Rise of the machines
In 2015, I decided to fork (make a copy of) the OpenAPS project and make use of the supercomputer in my pocket to assist with management of my diabetes. With the communities Open Source projects, namely xDrip and OpenAPS, I self-taught myself mobile development and built an APS app . I had no need to start from scratch or learn the best algorithm to crunch my data, I took what the community had already developed to kick start my own project, which allowed me to focus on building a system unique to my needs and on the additional functionality that I required.

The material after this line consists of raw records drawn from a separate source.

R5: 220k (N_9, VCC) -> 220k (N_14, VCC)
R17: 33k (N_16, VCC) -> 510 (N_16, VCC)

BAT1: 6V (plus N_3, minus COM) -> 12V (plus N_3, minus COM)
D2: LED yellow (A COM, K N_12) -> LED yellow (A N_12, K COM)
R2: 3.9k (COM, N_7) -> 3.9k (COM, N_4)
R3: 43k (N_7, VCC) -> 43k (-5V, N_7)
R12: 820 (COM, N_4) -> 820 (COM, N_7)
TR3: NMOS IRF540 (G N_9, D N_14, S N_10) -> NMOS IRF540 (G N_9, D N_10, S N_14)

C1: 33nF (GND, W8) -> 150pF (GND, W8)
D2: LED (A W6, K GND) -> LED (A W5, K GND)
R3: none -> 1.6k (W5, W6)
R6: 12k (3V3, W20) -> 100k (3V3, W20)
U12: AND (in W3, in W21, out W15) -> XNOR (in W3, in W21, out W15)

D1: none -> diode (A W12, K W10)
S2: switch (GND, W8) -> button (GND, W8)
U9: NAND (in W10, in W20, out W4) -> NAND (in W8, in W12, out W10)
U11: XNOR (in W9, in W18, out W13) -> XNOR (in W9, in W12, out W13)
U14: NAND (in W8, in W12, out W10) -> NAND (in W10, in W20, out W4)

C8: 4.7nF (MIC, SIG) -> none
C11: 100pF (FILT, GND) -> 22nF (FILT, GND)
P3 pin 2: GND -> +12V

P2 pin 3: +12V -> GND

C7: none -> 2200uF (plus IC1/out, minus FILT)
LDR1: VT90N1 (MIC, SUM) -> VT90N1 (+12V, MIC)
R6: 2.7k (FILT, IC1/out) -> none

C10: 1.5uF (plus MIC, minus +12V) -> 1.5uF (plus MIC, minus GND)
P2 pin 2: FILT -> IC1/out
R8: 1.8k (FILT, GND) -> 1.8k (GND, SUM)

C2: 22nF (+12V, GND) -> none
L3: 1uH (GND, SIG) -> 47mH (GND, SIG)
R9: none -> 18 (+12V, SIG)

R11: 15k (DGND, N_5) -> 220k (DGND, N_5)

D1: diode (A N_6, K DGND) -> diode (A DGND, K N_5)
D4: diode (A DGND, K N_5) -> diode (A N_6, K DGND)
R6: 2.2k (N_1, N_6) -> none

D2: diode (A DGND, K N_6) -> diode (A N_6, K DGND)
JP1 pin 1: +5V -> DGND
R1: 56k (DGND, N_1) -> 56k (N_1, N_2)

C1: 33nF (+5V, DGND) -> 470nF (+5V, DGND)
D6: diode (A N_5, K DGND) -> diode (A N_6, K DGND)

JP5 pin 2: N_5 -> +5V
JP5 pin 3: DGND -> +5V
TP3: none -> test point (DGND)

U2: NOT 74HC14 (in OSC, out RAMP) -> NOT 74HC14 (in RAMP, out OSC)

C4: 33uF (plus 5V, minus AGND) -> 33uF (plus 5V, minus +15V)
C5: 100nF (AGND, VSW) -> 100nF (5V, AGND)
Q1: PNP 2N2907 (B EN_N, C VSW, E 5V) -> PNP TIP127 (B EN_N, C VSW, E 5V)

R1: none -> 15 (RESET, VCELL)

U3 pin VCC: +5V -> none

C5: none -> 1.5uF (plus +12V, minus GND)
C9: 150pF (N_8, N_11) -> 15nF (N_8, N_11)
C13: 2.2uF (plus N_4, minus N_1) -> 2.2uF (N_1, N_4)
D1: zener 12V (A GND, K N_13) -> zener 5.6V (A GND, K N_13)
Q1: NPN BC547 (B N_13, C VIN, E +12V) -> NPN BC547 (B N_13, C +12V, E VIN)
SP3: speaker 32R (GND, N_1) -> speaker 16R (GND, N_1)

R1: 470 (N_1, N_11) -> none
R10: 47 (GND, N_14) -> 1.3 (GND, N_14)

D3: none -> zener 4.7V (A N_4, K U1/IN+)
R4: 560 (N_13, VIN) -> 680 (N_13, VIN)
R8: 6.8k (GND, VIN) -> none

While the system I built was an Open Loop system lacking communication with my insulin pump, this was enough to significantly help me with the management and treatment of my condition. The system assisted with one of the most problematic areas of my care – me. The app is free from the frustration, impatience and, at times, simple human ignorance, it does what I cannot – analyse my data every 5 minutes and make an unemotional logical decision. I moved from reactive to proactive management of my diabetes, where the APS system would provide treatment alterations to manage the highs and lows of my blood sugar levels and often stop such events from occurring. It is a liberating feeling, for the first time in 22 years I can let my diabetes take a back seat without damaging my health.
The data-rich patient
Where is this heading? Access to information, collaboration and low technology costs are only going to improve over time. As the communities’ expertise improves, there will be an increase in medical management challenges tackled by the community. Patients will be able to understand their conditions by analysing the wealth of information captured, access rapid production technologies leading to easily available high quality tools , and be on a par with the technically capable 1 % due to more accessible tools and sharing of knowledge through community-led workshops . This will spread beyond diabetes care to other conditions ripe for such disruption .
Regulate the unregulatable?
Such rapid innovation and progress in the community is partly the result of a lack of regulation. As with all medical devices, there is a risk of their inappropriate use or misuse. DIY medical devices are not for all, but the work of the community should not be categorised by just the more ambitious projects out there. Community projects could be simply categorised as (1) low risk (e.g. gatherings and workshops discussing diabetes management, DIY projects that visualise and access patient data in more meaningful ways, and 3D printed components to help organise and arrange equipment); (2) medium risk (e.g. DIY projects providing automated suggestions on treatment adjustments); and (3) high risk (DIY projects providing automated monitoring and delivery of medication).
The progress of patient-led innovation shows no sign of slowing and ignoring such a movement will not only be futile but also a lost opportunity in the way care is provided for such long-term conditions. Community work should not be seen as competition to the medical industry or healthcare providers, but rather as a treatment path challenging and pushing the boundaries of what is currently possible, as well as being a wealth of free data . Categorising the type of community care that can be provided will allow assessment by the medical industry and healthcare providers for them to decide on what they are willing to support and what they would prefer to be less involved in. With the United Kingdom’s National Health Service in turmoil due to spiralling costs, here lies an opportunity to utilise a pool of human resources with a proactive interest in their condition and a willingness to share their knowledge with others. These are the empowered patients who own their condition – support and encouragement of such communities can be provided at almost zero cost to the National Health Service. It is time to start embracing this community and acknowledging their potential as well as the possible risks that some projects may introduce.